Augsburger Allgemeine (Land Nord)

Hundstage genießen?

- WOLFGANG SCHÜTZ

Sommer ist es, und ja: wie schön! Das Licht, die lauen Abende und luftigen Textilien, und von mir aus auch das Grillen und so. Aber darum muss man sich ja auch nicht gleich über alles freuen müssen, oder? Und die brütend heißen Hundstage sind ja nun grundsätzl­ich und nachweisli­ch eine Belastung für den Körper – aber erst recht gilt das für unsere Breiten.

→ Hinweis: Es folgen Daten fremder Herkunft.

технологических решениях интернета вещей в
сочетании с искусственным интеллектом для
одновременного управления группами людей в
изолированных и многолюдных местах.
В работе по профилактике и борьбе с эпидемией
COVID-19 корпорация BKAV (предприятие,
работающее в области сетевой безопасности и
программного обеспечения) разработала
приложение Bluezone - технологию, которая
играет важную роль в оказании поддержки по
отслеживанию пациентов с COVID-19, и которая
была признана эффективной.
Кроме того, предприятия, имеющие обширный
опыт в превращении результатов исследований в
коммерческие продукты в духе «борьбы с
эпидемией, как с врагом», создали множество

Denn zum einen ist die hiesige Hitze gar nicht mit der in südlichen Ländern vergleichb­ar, an die und deren irgendwie zauberhaft lähmende Schwere sich sonnenblin­de Schwärmer trotzdem erinnert fühlen wollen. Und zum anderen stellt sich spätestens dann heraus, dass unser gesellscha­ftliches Leben eben so gar nicht auf eine solche Hitze ausgelegt ist. Alle schlafen in jenen kaum abkühlende­n Nächten schlechter und deutlich weniger – alle Werktätige­n bleiben aber in den üblichen Tagesrhyth­mus eingebunde­n. Nix da mit Zweiteilun­g des Tages, nix da mit Läden dicht und drei, vier Stunden Siesta zum kochenden Mittag, nix da mit sehr spätem Abendessen, halben Nächten im Freien – denn das Büro und der Laden wollen zu den üblichen Zeiten besetzt, die Pakete ausgeliefe­rt, die Gäste bedient sein. Wer also nicht allein schon durch die drückende Hitze seufzen und sich um seinen Kreislauf sorgen muss, der gerät spätestens durch die sonst normale, nun aber beschwerli­che Taktung des Lebens ins Schwitzen statt ins Schwelgen. Dazu muss man kein notorische­r Wetternörg­ler, sondern bloß ehrlich sein. Denn zu diesem Schwelgen: Was machen etwa Florentine­r in den heißesten Sommertage­n? Sie flüchten in kühlere Gefilde, nach Norden. Bloß wir im Norden denken, die Hitze auch noch „genießen“zu müssen. Kennen Sie Ulrich Seidls großartige­n Film „Hundstage“? Die heißesten Tage des Jahres: Es ist die Hölle.